Ayer, avanzada la tarde, me doy cuenta que tengo que pagar
mi tarjeta de crédito y ya no lo puedo
hacer vía online, así que me alisto para ir al banco que queda a tres cuadras y
hacer el pago en el cajero automático.
Como estoy deportiva con buzo y zapatillas me animo a llevar
a la perra conmigo. Aprovecho para que se pasee, pienso.
Enrumbo al banco, la perra camina obediente hasta que a unos
pocos metros de mi objetivo se dispone a hacer sus necesidades. ¡Oh, no!!! Si
mayores reparos deja un regalito enorme sobre la acera.

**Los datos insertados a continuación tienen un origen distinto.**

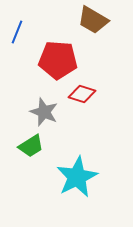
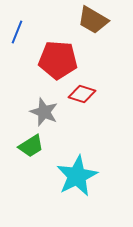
cyan star: moved 1 px up
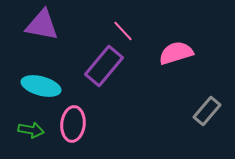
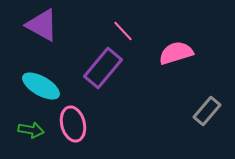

Felizmente estaba preparada
y tenía dos bolsas en mi cartera. Me agacho para recoger sus heces y me olvido
que llevo puesta la peluca. Estoy en plena faena de recojo cuando la perra se
suelta, me incorporo de un salto y me lanzo sobre la correa que se alejaba cada
vez más de mi. En ese momento siento que con el impulso la peluca ha dado un brinco
en mi cabeza y ha caído por donde ha querido.

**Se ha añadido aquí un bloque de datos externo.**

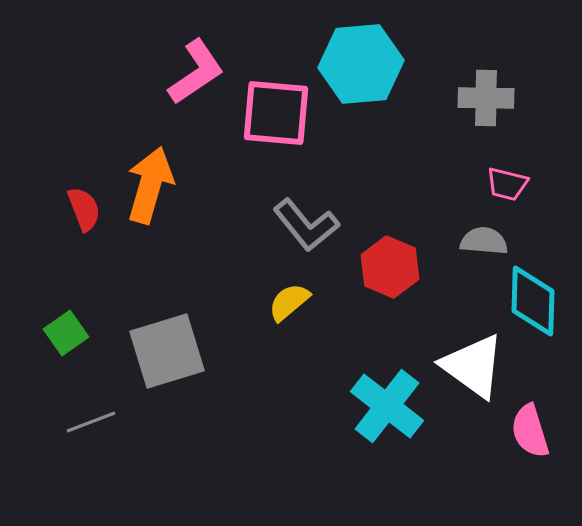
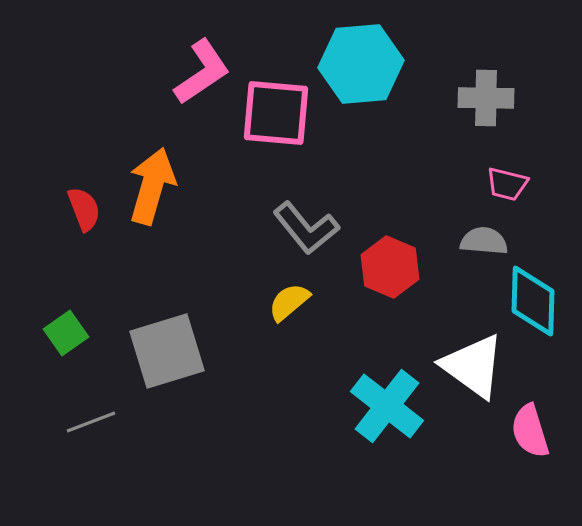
pink L-shape: moved 6 px right
orange arrow: moved 2 px right, 1 px down
gray L-shape: moved 3 px down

Cuando logro levantarme el pelo me cae sobre la frente sin
raya ni forma. Tengo las manos ocupadas con la correa de la perra y la bolsa
con el recuerdito. Trato de mirarme en el vidrio de las ventanas del banco, no
llego a distinguir nada.
Ya en el banco no me queda otra que dejar a la perra afuera,
enganchada en la reja, entro con mi bolsa del delito y me acomodo la peluca
ante la mirada asombrada del vigilante. De hecho que cumplo todos los
requisitos del manual del sospechoso. ¡Con perra y con peluca!!! Hago mi trámite lo más rápido que puedo y recupero el peinado y la dignidad en
cuanto vidrio encuentro en mi camino.
Regreso lo más rápido posible y ruego a todos los santos no
encontrarme con nadie conocido… Voy pensando que a veces es mejor camina sola,
que mal acompañada. Sobre todo en mi situación.
Gracias, Señor, por
las anécdotas que le quitan solemnidad a la vida, que nos hacen reírnos de
nosotros mismos. Sin ellas que aburrida sería la vida.